- [Exercise requirements]: Write the data out again exactly, with no pictures.

........

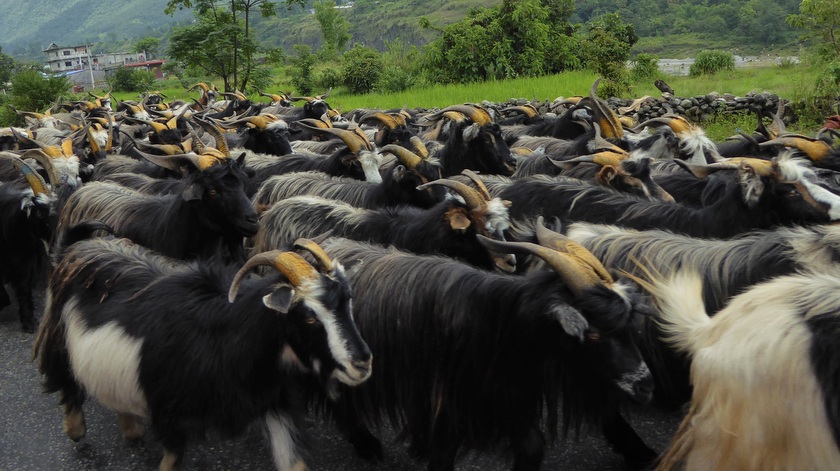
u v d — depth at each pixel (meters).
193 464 4.82
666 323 4.19
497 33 26.33
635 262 4.62
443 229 5.39
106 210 6.78
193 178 5.87
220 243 6.14
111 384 4.28
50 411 5.68
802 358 2.92
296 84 34.31
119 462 4.91
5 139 12.70
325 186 7.27
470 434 4.16
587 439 4.95
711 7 66.25
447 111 8.61
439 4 110.56
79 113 19.80
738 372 3.05
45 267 7.50
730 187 5.43
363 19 116.88
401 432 4.52
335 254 4.82
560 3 30.42
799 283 3.18
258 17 157.88
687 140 7.67
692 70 24.16
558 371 3.97
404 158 6.68
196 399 4.02
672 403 4.64
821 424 2.88
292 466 4.11
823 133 8.61
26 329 7.34
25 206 7.02
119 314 4.34
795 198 5.13
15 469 4.91
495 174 8.27
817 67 17.75
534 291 3.80
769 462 3.02
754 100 14.87
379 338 4.34
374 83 31.41
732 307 3.29
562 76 23.03
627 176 6.54
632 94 19.05
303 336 3.70
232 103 18.77
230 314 3.99
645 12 71.00
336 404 4.63
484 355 4.01
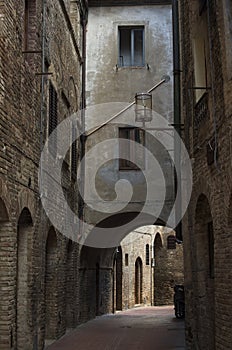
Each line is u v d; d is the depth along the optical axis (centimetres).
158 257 3672
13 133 1004
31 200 1143
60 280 1523
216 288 1006
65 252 1616
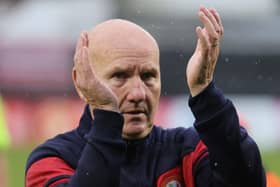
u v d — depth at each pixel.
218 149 9.91
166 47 48.41
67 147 10.52
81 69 9.70
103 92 9.67
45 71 50.97
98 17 55.06
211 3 55.50
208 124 9.87
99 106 9.70
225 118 9.87
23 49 51.25
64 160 10.44
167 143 10.70
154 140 10.67
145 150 10.50
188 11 53.56
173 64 48.41
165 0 54.19
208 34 9.83
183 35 48.66
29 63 50.94
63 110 50.88
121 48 10.03
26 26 54.31
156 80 10.17
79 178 9.48
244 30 50.69
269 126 51.34
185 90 48.66
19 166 40.75
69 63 50.94
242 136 10.05
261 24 52.16
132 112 10.05
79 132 10.61
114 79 10.04
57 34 53.78
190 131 10.78
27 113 50.94
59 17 55.03
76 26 54.75
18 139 50.75
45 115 50.88
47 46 51.19
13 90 50.91
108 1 55.44
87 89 9.68
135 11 54.22
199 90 9.93
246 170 9.98
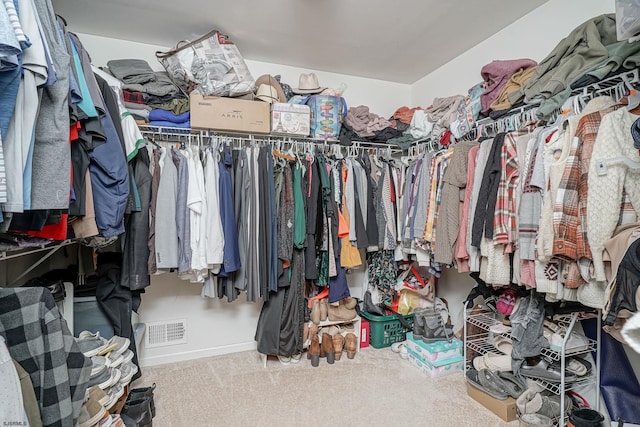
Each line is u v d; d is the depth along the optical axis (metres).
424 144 2.69
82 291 1.92
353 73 2.98
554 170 1.43
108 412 1.28
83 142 1.18
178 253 1.98
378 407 1.87
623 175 1.22
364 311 2.84
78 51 1.19
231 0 1.93
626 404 1.56
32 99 0.83
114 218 1.32
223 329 2.62
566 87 1.58
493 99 2.05
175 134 2.23
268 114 2.32
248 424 1.73
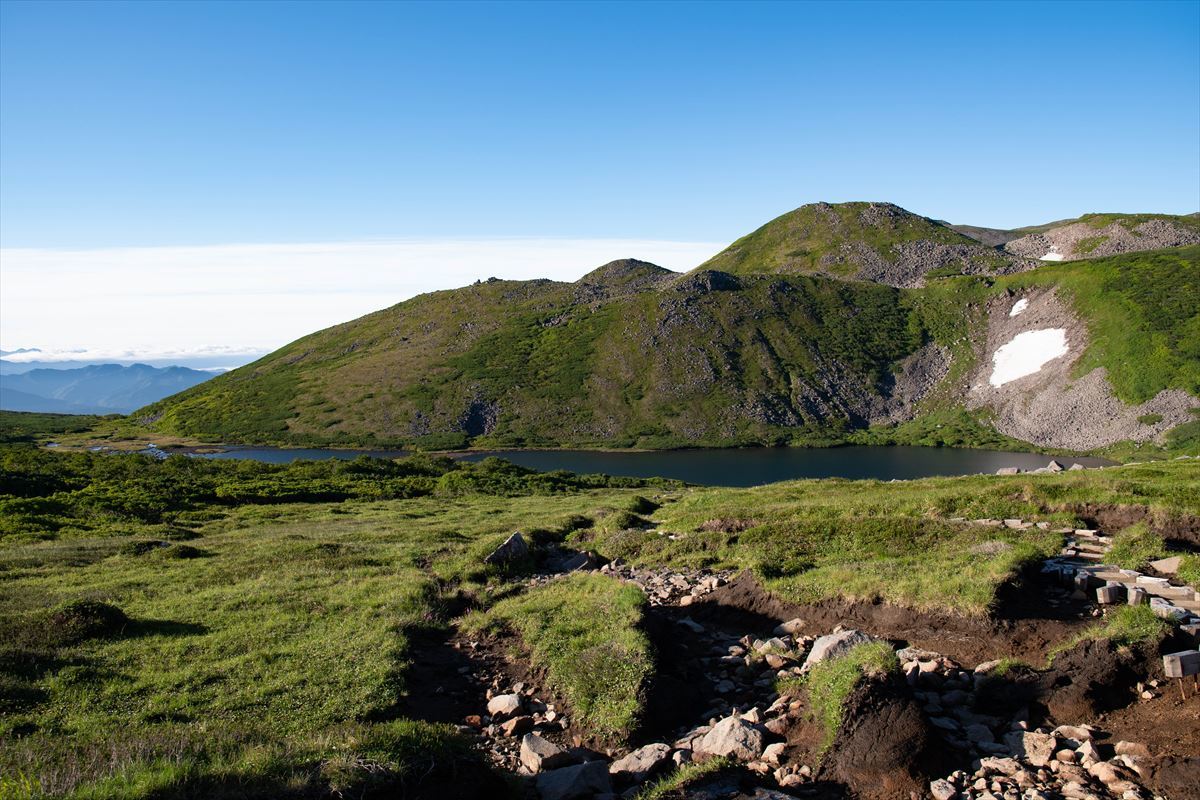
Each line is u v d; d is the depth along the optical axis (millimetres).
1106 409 134500
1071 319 165125
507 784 10945
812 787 10727
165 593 24906
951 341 185000
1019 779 10211
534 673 16312
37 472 64938
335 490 65688
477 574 26656
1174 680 11945
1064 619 15773
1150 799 9461
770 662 15664
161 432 184125
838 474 112562
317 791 9484
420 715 14508
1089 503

........

- [Solution to the problem]:
u v d — depth at each pixel (meters).
193 464 4.82
666 323 4.19
497 33 26.33
635 262 4.62
443 229 5.39
106 210 6.78
193 178 5.87
220 243 6.14
111 384 4.28
50 411 5.68
802 358 2.92
296 84 34.31
119 462 4.91
5 139 12.70
325 186 7.27
470 434 4.16
587 439 4.95
711 7 66.25
447 111 8.61
439 4 110.56
79 113 19.80
738 372 3.05
45 267 7.50
730 187 5.43
363 19 116.88
401 432 4.52
335 254 4.82
560 3 30.42
799 283 3.18
258 17 157.88
687 140 7.67
692 70 24.16
558 371 3.97
404 158 6.68
196 399 4.02
672 403 4.64
821 424 2.88
292 466 4.11
823 133 8.61
26 329 7.34
25 206 7.02
119 314 4.34
795 198 5.13
15 469 4.91
495 174 8.27
817 67 17.75
534 291 3.80
769 462 3.02
754 100 14.87
379 338 4.34
374 83 31.41
732 307 3.29
562 76 23.03
627 176 6.54
632 94 19.05
303 336 3.70
232 103 18.77
230 314 3.99
645 12 71.00
336 404 4.63
484 355 4.01
Each line is u v d; d is the depth along the optical axis (centimetres).
158 257 3672
13 133 1004
31 200 1143
60 280 1523
216 288 1006
65 252 1616
u v d — depth at each pixel.
218 149 9.91
166 47 48.41
67 147 10.52
81 69 9.70
103 92 9.67
45 71 50.97
98 17 55.06
211 3 55.50
208 124 9.87
99 106 9.70
225 118 9.87
23 49 51.25
64 160 10.44
167 143 10.70
154 140 10.67
145 150 10.50
188 11 53.56
173 64 48.41
165 0 54.19
208 34 9.83
183 35 48.66
29 63 50.94
63 110 50.88
121 48 10.03
26 26 54.31
156 80 10.17
79 178 9.48
244 30 50.69
269 126 51.34
185 90 48.66
19 166 40.75
69 63 50.94
242 136 10.05
261 24 52.16
132 112 10.05
79 132 10.61
114 79 10.04
57 34 53.78
190 131 10.78
27 113 50.94
59 17 55.03
76 26 54.75
18 139 50.75
45 115 50.88
47 46 51.19
13 90 50.91
108 1 55.44
87 89 9.68
135 11 54.22
199 90 9.93
246 170 9.98
Each line is u v d; d is the depth along the optical axis (metres).
424 144 2.69
82 291 1.92
353 73 2.98
554 170 1.43
108 412 1.28
83 142 1.18
178 253 1.98
378 407 1.87
623 175 1.22
364 311 2.84
78 51 1.19
231 0 1.93
626 404 1.56
32 99 0.83
114 218 1.32
223 329 2.62
566 87 1.58
493 99 2.05
175 134 2.23
268 114 2.32
248 424 1.73
Each line is u v d; d is the depth along the optical axis (millimetres).
1106 409 134500
1071 319 165125
507 784 10945
812 787 10727
165 593 24906
951 341 185000
1019 779 10211
534 673 16312
37 472 64938
335 490 65688
477 574 26656
1174 680 11945
1064 619 15773
1150 799 9461
770 662 15664
161 432 184125
838 474 112562
317 791 9484
420 715 14508
1089 503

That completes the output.